• Task: Write the data below out in full, exactly as it stands.
====== Provided records ======
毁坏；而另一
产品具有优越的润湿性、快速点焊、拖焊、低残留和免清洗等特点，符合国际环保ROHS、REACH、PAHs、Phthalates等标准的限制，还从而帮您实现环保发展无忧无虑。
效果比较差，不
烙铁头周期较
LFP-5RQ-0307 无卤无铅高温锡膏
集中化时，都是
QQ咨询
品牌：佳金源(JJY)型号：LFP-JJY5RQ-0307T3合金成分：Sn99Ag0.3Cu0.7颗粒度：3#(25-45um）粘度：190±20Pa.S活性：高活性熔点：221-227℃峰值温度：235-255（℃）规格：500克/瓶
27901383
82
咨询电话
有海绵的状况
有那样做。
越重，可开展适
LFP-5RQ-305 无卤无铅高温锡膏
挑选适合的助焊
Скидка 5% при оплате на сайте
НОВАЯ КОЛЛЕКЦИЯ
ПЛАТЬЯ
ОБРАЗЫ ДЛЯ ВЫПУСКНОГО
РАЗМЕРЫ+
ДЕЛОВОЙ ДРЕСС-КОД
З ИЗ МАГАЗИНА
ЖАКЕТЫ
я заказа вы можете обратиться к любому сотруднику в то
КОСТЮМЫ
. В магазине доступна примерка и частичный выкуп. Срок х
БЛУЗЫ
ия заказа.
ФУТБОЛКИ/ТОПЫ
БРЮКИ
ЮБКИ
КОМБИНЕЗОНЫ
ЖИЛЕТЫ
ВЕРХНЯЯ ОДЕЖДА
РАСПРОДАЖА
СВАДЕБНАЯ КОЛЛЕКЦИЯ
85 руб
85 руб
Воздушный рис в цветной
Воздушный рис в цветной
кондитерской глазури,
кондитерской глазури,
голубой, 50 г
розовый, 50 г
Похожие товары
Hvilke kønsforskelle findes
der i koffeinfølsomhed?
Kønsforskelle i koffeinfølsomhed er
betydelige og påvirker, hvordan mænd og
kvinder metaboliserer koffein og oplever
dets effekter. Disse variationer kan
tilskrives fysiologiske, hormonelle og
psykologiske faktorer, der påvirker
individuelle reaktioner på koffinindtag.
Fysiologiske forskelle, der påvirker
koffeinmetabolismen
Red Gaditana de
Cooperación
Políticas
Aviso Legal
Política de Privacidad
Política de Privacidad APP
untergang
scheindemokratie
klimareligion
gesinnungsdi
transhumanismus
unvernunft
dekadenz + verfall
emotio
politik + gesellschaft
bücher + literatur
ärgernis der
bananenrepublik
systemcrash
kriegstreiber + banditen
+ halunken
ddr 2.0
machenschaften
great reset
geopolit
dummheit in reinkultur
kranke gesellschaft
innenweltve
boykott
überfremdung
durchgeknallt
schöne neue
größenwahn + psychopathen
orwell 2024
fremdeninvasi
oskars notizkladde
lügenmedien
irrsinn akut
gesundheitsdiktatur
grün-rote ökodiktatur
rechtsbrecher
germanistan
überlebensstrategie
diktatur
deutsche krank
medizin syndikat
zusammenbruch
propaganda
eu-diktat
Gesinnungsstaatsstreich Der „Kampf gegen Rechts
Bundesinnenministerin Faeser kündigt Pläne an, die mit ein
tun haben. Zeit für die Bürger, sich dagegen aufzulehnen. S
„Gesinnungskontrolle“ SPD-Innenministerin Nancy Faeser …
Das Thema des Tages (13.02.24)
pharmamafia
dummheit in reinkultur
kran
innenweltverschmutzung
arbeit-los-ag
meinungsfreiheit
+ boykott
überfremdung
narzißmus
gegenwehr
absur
======
• Answer below:
毁坏；而另一
产品具有优越的润湿性、快速点焊、拖焊、低残留和免清洗等特点，符合国际环保ROHS、REACH、PAHs、Phthalates等标准的限制，还从而帮您实现环保发展无忧无虑。
效果比较差，不
烙铁头周期较
LFP-5RQ-0307 无卤无铅高温锡膏
集中化时，都是
QQ咨询
品牌：佳金源(JJY)型号：LFP-JJY5RQ-0307T3合金成分：Sn99Ag0.3Cu0.7颗粒度：3#(25-45um）粘度：190±20Pa.S活性：高活性熔点：221-227℃峰值温度：235-255（℃）规格：500克/瓶
27901383
82
咨询电话
有海绵的状况
有那样做。
越重，可开展适
LFP-5RQ-305 无卤无铅高温锡膏
挑选适合的助焊
Скидка 5% при оплате на сайте
НОВАЯ КОЛЛЕКЦИЯ
ПЛАТЬЯ
ОБРАЗЫ ДЛЯ ВЫПУСКНОГО
РАЗМЕРЫ+
ДЕЛОВОЙ ДРЕСС-КОД
З ИЗ МАГАЗИНА
ЖАКЕТЫ
я заказа вы можете обратиться к любому сотруднику в то
КОСТЮМЫ
. В магазине доступна примерка и частичный выкуп. Срок х
БЛУЗЫ
ия заказа.
ФУТБОЛКИ/ТОПЫ
БРЮКИ
ЮБКИ
КОМБИНЕЗОНЫ
ЖИЛЕТЫ
ВЕРХНЯЯ ОДЕЖДА
РАСПРОДАЖА
СВАДЕБНАЯ КОЛЛЕКЦИЯ
85 руб
85 руб
Воздушный рис в цветной
Воздушный рис в цветной
кондитерской глазури,
кондитерской глазури,
голубой, 50 г
розовый, 50 г
Похожие товары
Hvilke kønsforskelle findes
der i koffeinfølsomhed?
Kønsforskelle i koffeinfølsomhed er
betydelige og påvirker, hvordan mænd og
kvinder metaboliserer koffein og oplever
dets effekter. Disse variationer kan
tilskrives fysiologiske, hormonelle og
psykologiske faktorer, der påvirker
individuelle reaktioner på koffinindtag.
Fysiologiske forskelle, der påvirker
koffeinmetabolismen
Red Gaditana de
Cooperación
Políticas
Aviso Legal
Política de Privacidad
Política de Privacidad APP
untergang
scheindemokratie
klimareligion
gesinnungsdi
transhumanismus
unvernunft
dekadenz + verfall
emotio
politik + gesellschaft
bücher + literatur
ärgernis der
bananenrepublik
systemcrash
kriegstreiber + banditen
+ halunken
ddr 2.0
machenschaften
great reset
geopolit
dummheit in reinkultur
kranke gesellschaft
innenweltve
boykott
überfremdung
durchgeknallt
schöne neue
größenwahn + psychopathen
orwell 2024
fremdeninvasi
oskars notizkladde
lügenmedien
irrsinn akut
gesundheitsdiktatur
grün-rote ökodiktatur
rechtsbrecher
germanistan
überlebensstrategie
diktatur
deutsche krank
medizin syndikat
zusammenbruch
propaganda
eu-diktat
Gesinnungsstaatsstreich Der „Kampf gegen Rechts
Bundesinnenministerin Faeser kündigt Pläne an, die mit ein
tun haben. Zeit für die Bürger, sich dagegen aufzulehnen. S
„Gesinnungskontrolle“ SPD-Innenministerin Nancy Faeser …
Das Thema des Tages (13.02.24)
pharmamafia
dummheit in reinkultur
kran
innenweltverschmutzung
arbeit-los-ag
meinungsfreiheit
+ boykott
überfremdung
narzißmus
gegenwehr
absur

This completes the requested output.